TEXT UNDER STUDY:

/---

2. Measurement Process Characterization
2.3. Calibration

## Instrument calibration over a regime

Topics This section discusses the creation of a calibration curve for calibrating instruments (gauges) whose responses cover a large range. Topics are:
Purpose of instrument calibration Instrument calibration is intended to eliminate or reduce bias in an instrument's readings over a range for all continuous values. For this purpose, reference standards with known values for selected points covering the range of interest are measured with the instrument in question. Then a functional relationship is established between the values of the standards and the corresponding measurements. There are two basic situations.
Instruments which require correction for bias
• The instrument reads in the same units as the reference standards. The purpose of the calibration is to identify and eliminate any bias in the instrument relative to the defined unit of measurement. For example, optical imaging systems that measure the width of lines on semiconductors read in micrometers, the unit of interest. Nonetheless, these instruments must be calibrated to values of reference standards if line width measurements across the industry are to agree with each other.
Instruments whose measurements act as surrogates for other measurements
• The instrument reads in different units than the reference standards. The purpose of the calibration is to convert the instrument readings to the units of interest. An example is densitometer measurements that act as surrogates for measurements of radiation dosage. For this purpose, reference standards are irradiated at several dosage levels and then measured by radiometry. The same reference standards are measured by densitometer. The calibrated results of future densitometer readings on medical devices are the basis for deciding if the devices have been sterilized at the proper radiation level.

\---

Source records

/---

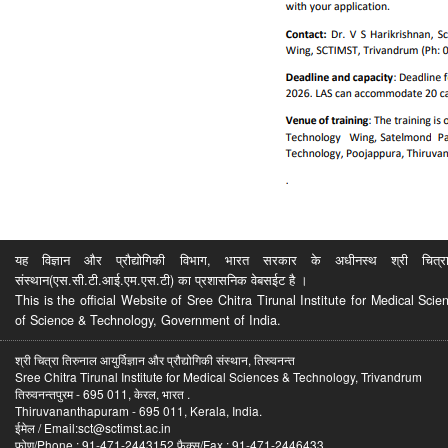
यह विज्ञान और प्रौद्योगिकी विभाग, भारत सरकार के अधीनस्थ श्री चित्रा ति
संस्थान(एस.सी.टी.आई.एम.एस.टी) का प्रशासनिक वेबसईट है ।
This is the official Website of Sree Chitra Tirunal Institute for Medical S
of Science & Technology, Government of India.
श्री चित्रा तिरुनाल आयुर्विज्ञान और प्रौद्योगिकी संस्थान, तिरुवनन्त
Sree Chitra Tirunal Institute for Medical Sciences & Technology, Trivandrum
तिरुवनन्तपुरम - 695 011, केरल, भारत .
Thiruvananthapuram - 695 011, Kerala, India.
ईमेल / Email:sct@sctimst.ac.in
फोण/Phone : 91-471-2443152 फैक्स/Fax : 91-471-2446433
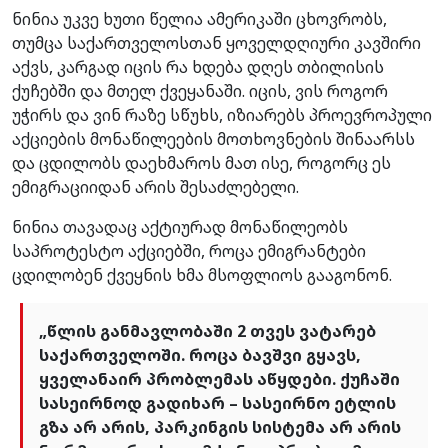
ნინია უკვე ხუთი წელია ამერიკაში ცხოვრობს,
თუმცა საქართველოსთან ყოველდღიური კავშირი
აქვს, კარგად იცის რა ხდება დღეს თბილისის
ქუჩებში და მთელ ქვეყანაში. იცის, ვის როგორ
უჭირს და ვინ რაზე სწუხს, იზიარებს პროევროპული
აქციების მონაწილეების მოთხოვნების შინაარსს
და ცდილობს დაეხმაროს მათ ისე, როგორც ეს
ემიგრაციიდან არის შესაძლებელი.
ნინია თავადაც აქტიურად მონაწილეობს
საპროტესტო აქციებში, როცა ემიგრანტები
ცდილობენ ქვეყნის ხმა მსოფლიოს გააგონონ.
„წლის განმავლობაში 2 თვეს ვატარებ
საქართველოში. როცა ბავშვი გყავს,
ყველანაირ პრობლემას აწყდები. ქუჩაში
სასეირნოდ გადიხარ – სასეირნო ეტლის
გზა არ არის, პარკინგის სისტემა არ არის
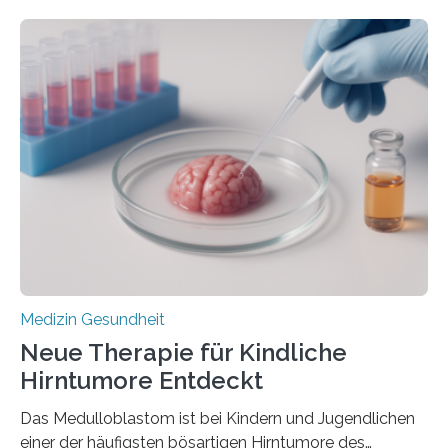
zeigen in einer internationalen, multizentrischen Studie
im Journal Circulation, warum der Energietransport bei
der Hypertrophen Kardiomyopathie (HCM) versagen
kann und wie sich durch eine Verringerung der
Herzbelastung und des oxidativen Stresses
Rhythmusstörungen reduzieren lassen. Würzburg. Die
hypertrophe Kardiomyopathie (HCM) ist die häufigste
erblich bedingte Herzerkrankung. Sie führt dazu, dass
sich die linke Herzkammer verdickt, der Herzmuskel zu
stark kontrahiert…
Medizin Gesundheit
Neue Therapie für Kindliche
Hirntumore Entdeckt
Das Medulloblastom ist bei Kindern und Jugendlichen
einer der häufigsten bösartigen Hirntumore des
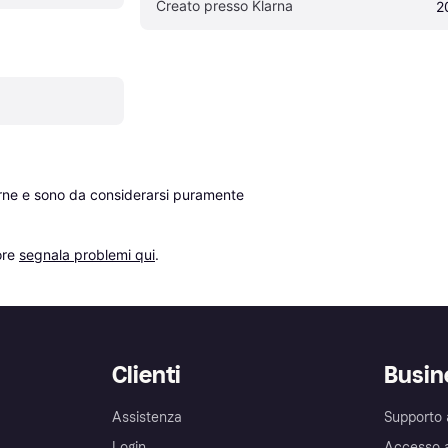
Creato presso Klarna
2
erne e sono da considerarsi puramente 
re 
segnala problemi qui
.
Clienti
Busin
Assistenza
Supporto 
Login
Accesso 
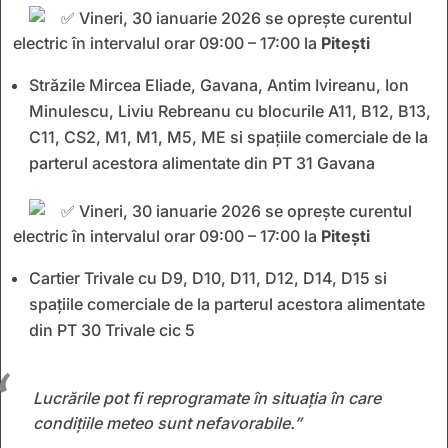
Vineri, 30 ianuarie 2026 se oprește curentul
electric în intervalul orar 09:00 – 17:00 la
Pitești
Străzile Mircea Eliade, Gavana, Antim Ivireanu, Ion
Minulescu, Liviu Rebreanu cu blocurile A11, B12, B13,
C11, CS2, M1, M1, M5, ME si spațiile comerciale de la
parterul acestora alimentate din PT 31 Gavana
Vineri, 30 ianuarie 2026 se oprește curentul
electric în intervalul orar 09:00 – 17:00 la
Pitești
Cartier Trivale cu D9, D10, D11, D12, D14, D15 si
spațiile comerciale de la parterul acestora alimentate
din PT 30 Trivale cic 5
Lucrările pot fi reprogramate în situația în care
condițiile meteo sunt nefavorabile.”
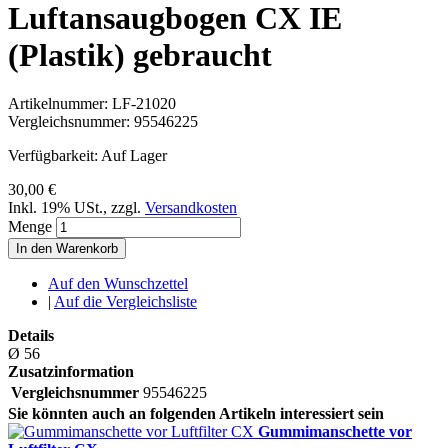
Luftansaugbogen CX IE
(Plastik) gebraucht
Artikelnummer:
LF-21020
Vergleichsnummer:
95546225
Verfügbarkeit:
Auf Lager
30,00 €
Inkl. 19% USt.
,
zzgl.
Versandkosten
Menge
In den Warenkorb
Auf den Wunschzettel
|
Auf die Vergleichsliste
Details
Ø 56
Zusatzinformation
Vergleichsnummer
95546225
Sie könnten auch an folgenden Artikeln interessiert sein
Gummimanschette vor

\---

PROBLEM REQUIREMENTS:
In the text on instrument calibration over a regime, what unit do the optical imaging systems that measure line widths on semiconductors read in? The source records are not needed for this work.

THE COMPLETED TASK:
They read in micrometers.